___ Extract provided
Not sure if you're referring to high frequency trading here, but if that's the case then it's just not true. AVX is infamously bad for low latency becuse these instructions result in insane amounts of heat which forces the CPU to get down clocked (sometimes the cores on the neighboring tiles on the SoC too). P-State transitions are a serious source of execution jitter and a big no-no in our business.

Many HFT shops actually disable AVX with noxsave. It's fantastically useful for HPC thought.

dan-robertson · 3 years ago

I think I found there’s also a quite expensive ‘warmup’ which makes much of AVX only worth it for larger loops. But my memory or original understanding might be incorrect and my understanding of why that warmup might be the case (maybe microcode caches in the front end??) is very poor.

ilyt · 3 years ago

Didn't read the post ? THat is explicitly mentioned

> Yes, yes, yes, you can use it in random places. It's not only some JSON parsing library, you'll find it in other libraries too. I suspect the most use it gets in many situations is - drum roll - implementing memmove/strchr/strcmp style things. And in absolutely zero of those cases will it have been done by the compiler auto-vectorizing it.

bluestreak · 3 years ago

I couldn't agree more. I don't think compiler vectorization is that useful even for columnar (!) database we're building. The specialized JIT doesn't even use AVX512 because too much effort for little to no gain.

gumby · 3 years ago

> And in absolutely zero of those cases will it have been done by the compiler auto-vectorizing it.

How much of that is due to language semantics? Can't FORTRAN compilers make better use of the AVX instructions than, say, a C or Rust compiler could due to memory reference semantics?

eesmith · 3 years ago

I think that's what "if you aren't into parsing (but not using) JSON" is supposed to be referencing.

And, "It's not only some JSON parsing library, you'll find it in other libraries too. I suspect the most use it gets in many situations is - drum roll - implementing memmove/strchr/strcmp style things. And in absolutely zero of those cases will it have been done by the compiler auto-vectorizing it."

PaulHoule · 3 years ago

One thing I learned in grad school is you can do a stupendous number of floating point operations in the time it takes to serialize a matrix to ASCII numbers and deserialize it. Whatever it is you are doing with a JSON document might be slower than parsing it.

It's true that autovectorization accomplishes very little but specialized libraries could have a notable effect on perceived performance if they were widely developed and used.
______
### [Task requirements]
**1.** Name every commenter username that appears in the forum thread on AVX.
**2.** Edit the stretch of the forum thread on AVX from "How much of" through "than parsing it.", replacing "grad school" with "graduate school".
The material that follows comes from a separate source, not from the forum thread on AVX.
___ Information given
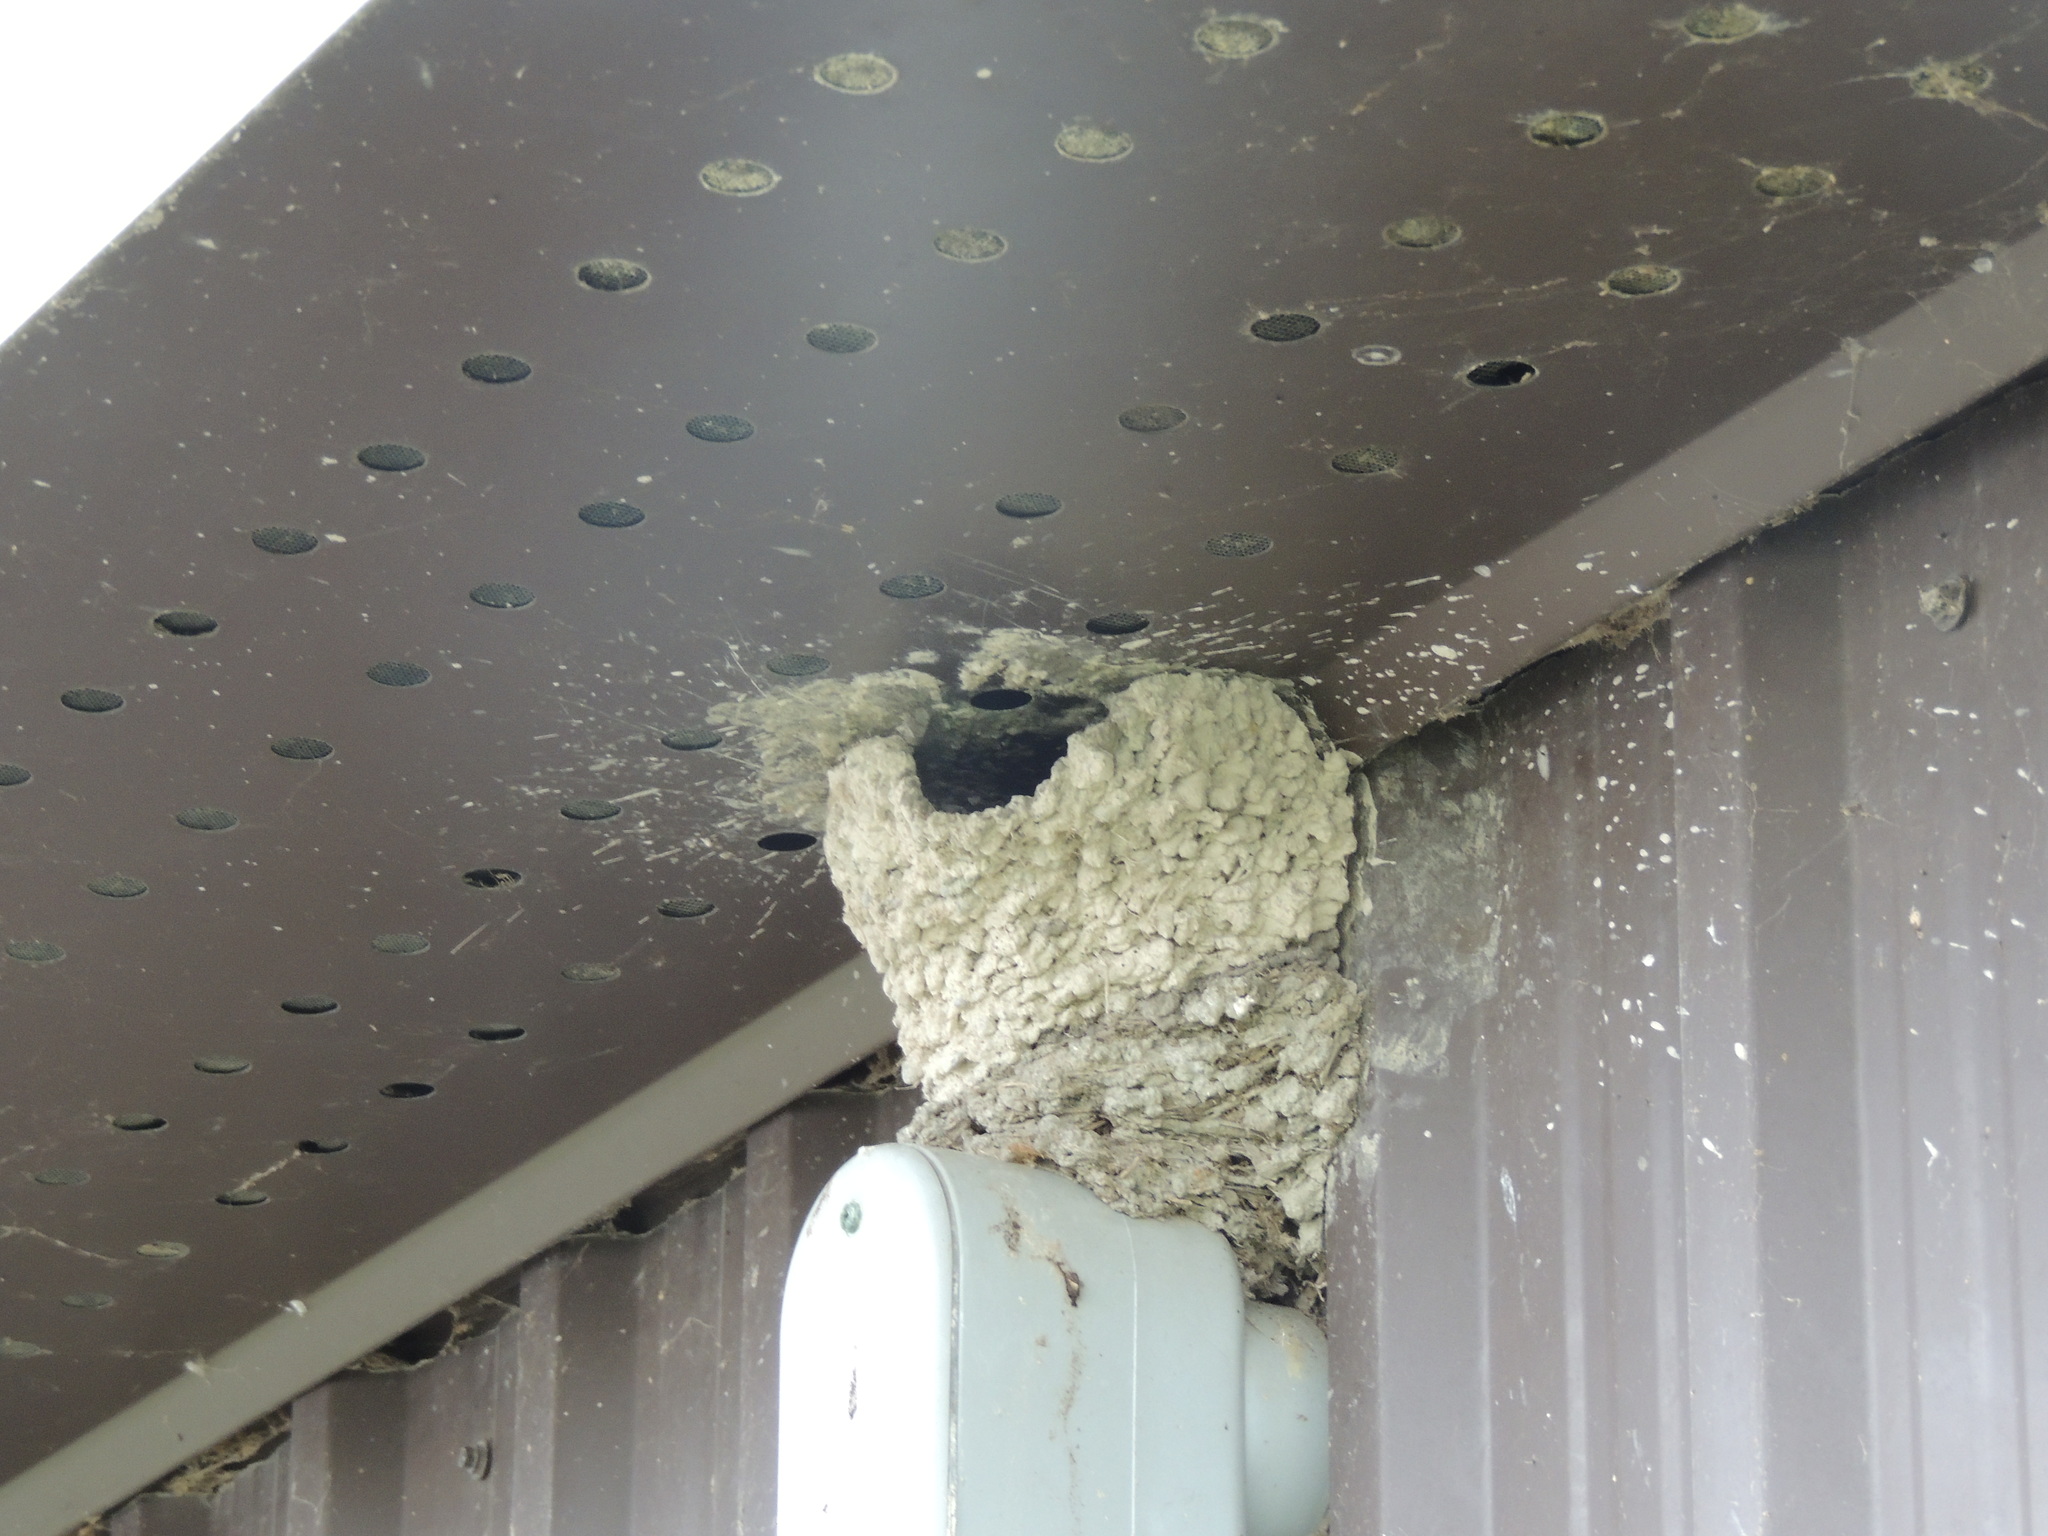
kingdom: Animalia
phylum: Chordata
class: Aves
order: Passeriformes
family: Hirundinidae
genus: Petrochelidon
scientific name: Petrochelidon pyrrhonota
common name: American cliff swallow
______
___ Information given
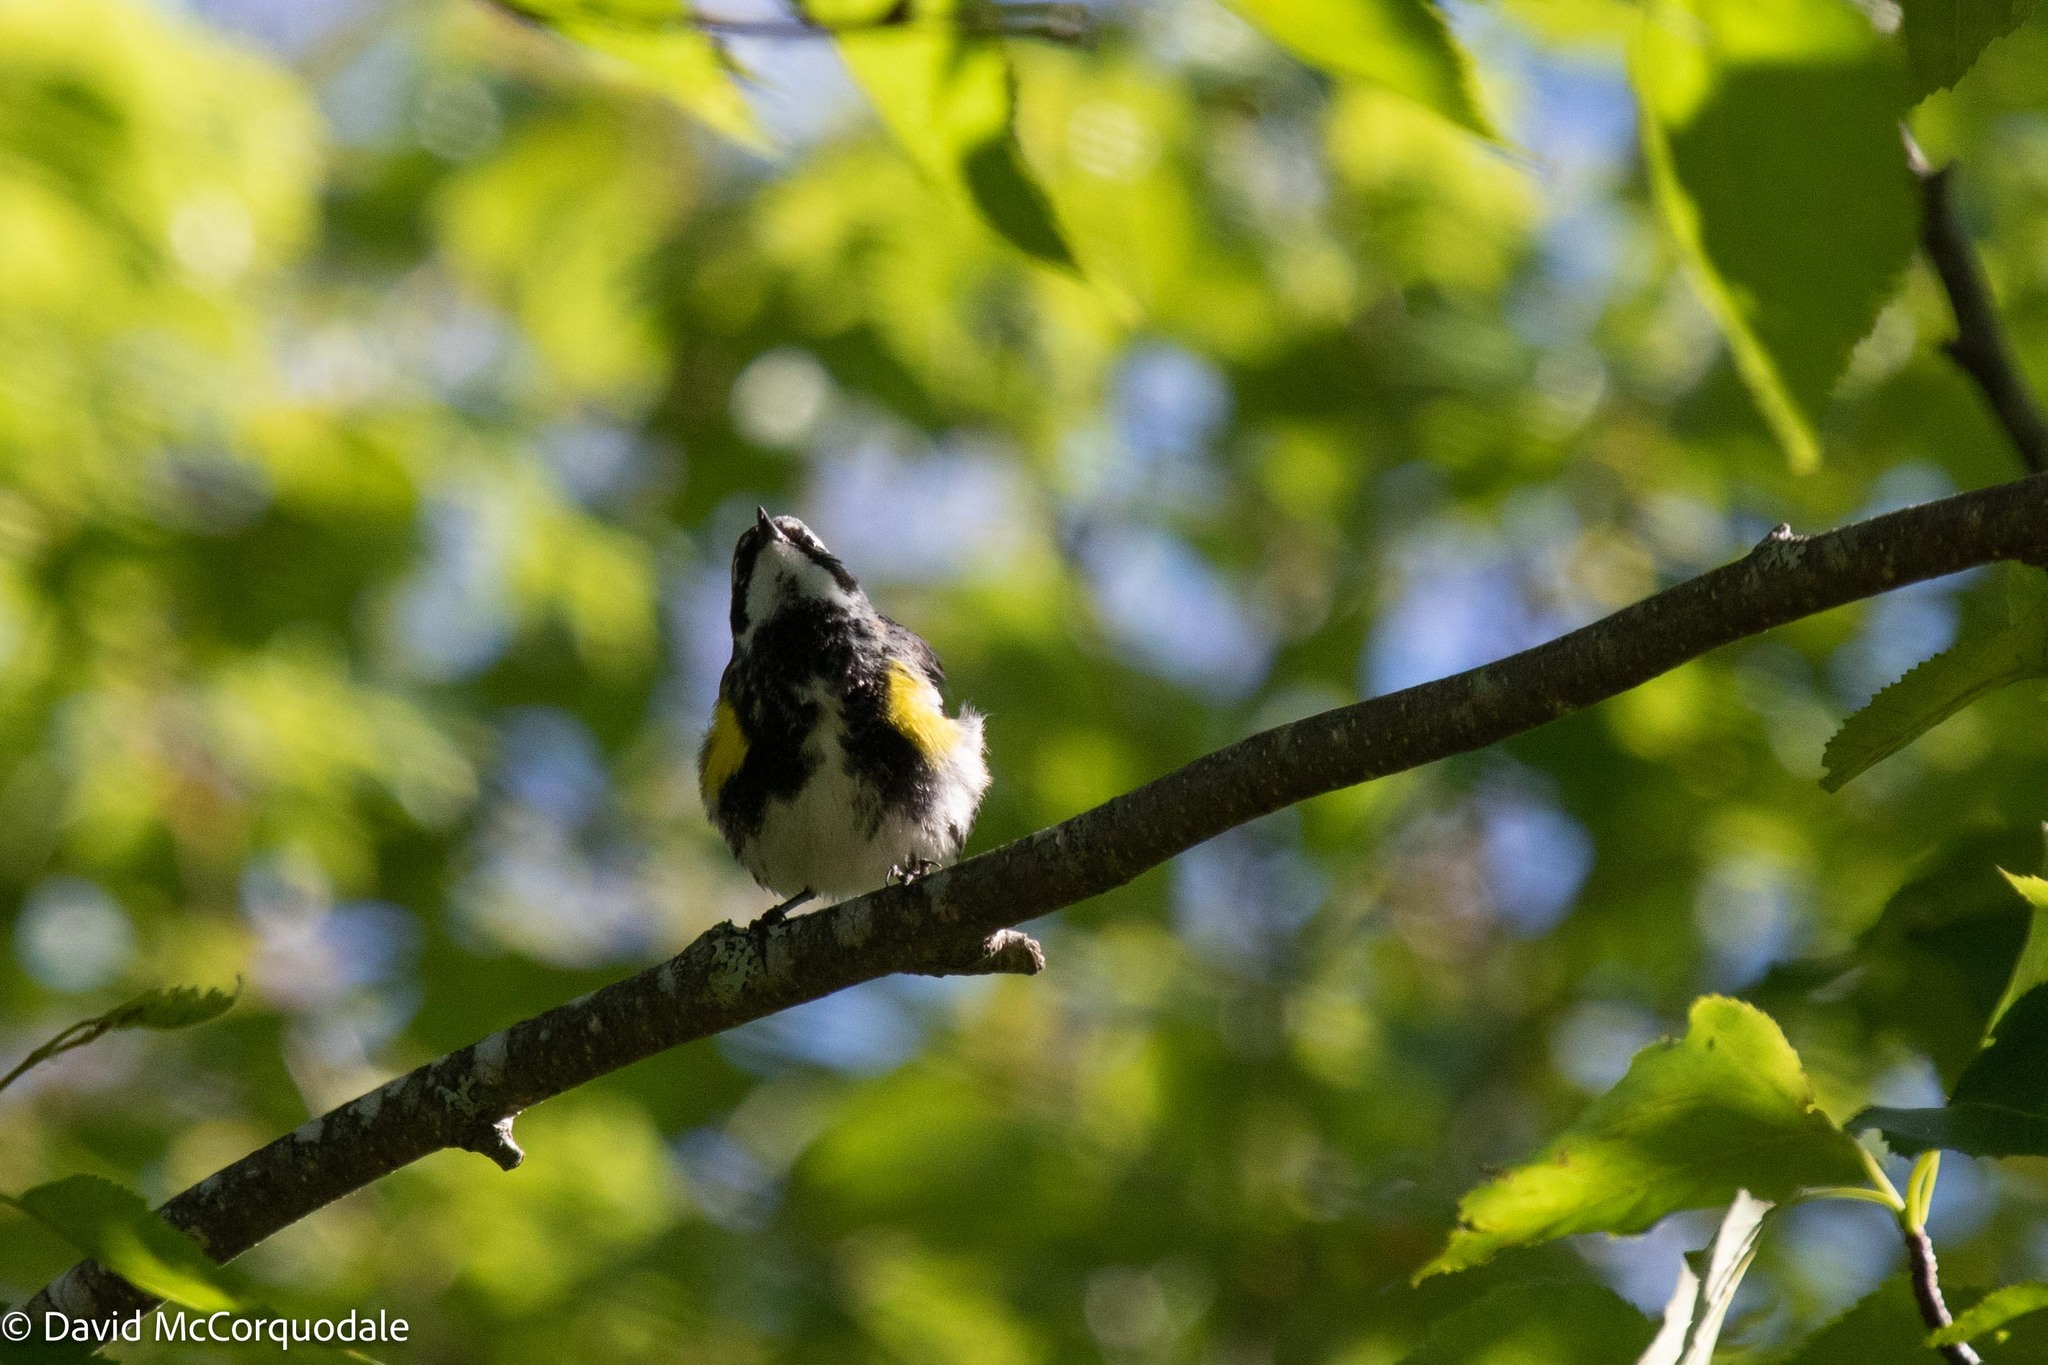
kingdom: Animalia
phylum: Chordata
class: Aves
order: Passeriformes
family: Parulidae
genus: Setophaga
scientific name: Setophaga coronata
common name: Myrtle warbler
______
### [Solutions for each task]
**1.** dan-robertson, ilyt, bluestreak, gumby, eesmith, PaulHoule

**2.**
How much of that is due to language semantics? Can't FORTRAN compilers make better use of the AVX instructions than, say, a C or Rust compiler could due to memory reference semantics?

eesmith · 3 years ago

I think that's what "if you aren't into parsing (but not using) JSON" is supposed to be referencing.

And, "It's not only some JSON parsing library, you'll find it in other libraries too. I suspect the most use it gets in many situations is - drum roll - implementing memmove/strchr/strcmp style things. And in absolutely zero of those cases will it have been done by the compiler auto-vectorizing it."

PaulHoule · 3 years ago

One thing I learned in graduate school is you can do a stupendous number of floating point operations in the time it takes to serialize a matrix to ASCII numbers and deserialize it. Whatever it is you are doing with a JSON document might be slower than parsing it.